The predictions of the so called CO2 or sweet corrosion and the so called H2S or sour corrosion are questions raised and still pending for some 60 years. A reliable prediction actually requires to understand when high or low corrosion rates are encountered in E&P operations (field data), how they can occur (comprehension of the various mechanisms ruling the corrosion layer protectiveness), and finally why they do occur (link between data and mechanisms). So far, however, and despite long lasting researches, these three aspects had always been studied separately.

In Part 1, the specific chronology of the CO2 and H2S themes was reminded, and the concept of corrosion layer protectiveness refined, especially in the presence of two acid gases with iron solubility values as different as for FeCO3 and the various iron sulfides. The why of the CO2 corrosion prediction was also made fully explicit. This field based prediction tool was indeed well known for some 25 years, but it remained partly unexplained. Therefore, the additional explanations of Part 1 not only support it, but also enable a much more simple formulation.
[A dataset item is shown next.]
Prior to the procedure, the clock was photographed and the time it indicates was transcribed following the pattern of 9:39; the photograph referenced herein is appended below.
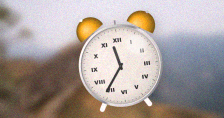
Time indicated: 11:36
The present paper is aimed at doing the same for H2S corrosion, explaining the why of H2S corrosion, from the recently gathered field experience. It also refines the previous protectiveness mechanisms in sour media, especially through an in-depth analysis of 50 years experience in the production of the Lacq field in France (considered in the early 50's as a giant field of deep sour gas). This analysis extends from the very beginning of early production until the final exhaustion, and it emphasizes the never yet considered role of the isothermal decompression of reservoir water, as well as the inevitable trapping of water slugs at the bottom of HP gas wells. It also describes and explains a new type of profuse and non protective corrosion layer. It was named "calcic" (Ca) because its structure is made of both CaCO3 and FeS, and in H2S corrosion, it may form in any CaCl2 brine saturated in CaCO3. Despite huge PH2S in wells, the perfect solubility of dissolved iron within such layers is due to the immediate removal of any cathodic alkalization and any sulfide ion by CaCO3 precipitation.

This new Ca layer is to be added to the former non protective insoluble anionic layers (IA), in which the internal iron solubility is due to a local shortage in either H2S alone (IA1) or both H2S and CO2 (IA2).

The field data base presented in 2009 is also revisited in the light of this new information. Especially, it is shown that the well data base has still to be complemented, but in a mechanism minded way, i.e. by keeping in mind the background of these three non protective layers specific to H2S corrosion. Similarly, the data base on sour wells shall start from the very first minute traces of H2S in the acid gas mix, since regarding mechanisms, the so called "CO2 fields with H2S traces" are no longer relevant to a prediction by the previous algorithm of Part 1, but by the present Part 2, as "sour fields with minute H2S mole fractions".

Altogether, it already appears that sour oil wells are never corrosive at least above 3 % H2S in the acid gas mix. The same is true for gas wells with an active aquifer, i.e. producing their reservoir water in the same way as oil wells, and as long as depletion will not completely alter the raw petroleum data given in the present field data base. Conversely, the bottomhole of HP gas wells above 450 bar with no active aquifer will soon or later pass through a corrosive period, due to the presence of trapped water slugs, whereas the condensing zone at the top will never be corrosive.

Naturally, more field data are still necessary for refining the thresholds, but the present algorithm can already be used for predicting sour weight loss corrosion in a great many wells.

It is also worth noting that the present Part 1 and Part 2 can be illustrated by a common logigram of the downhole "weak acid corrosion".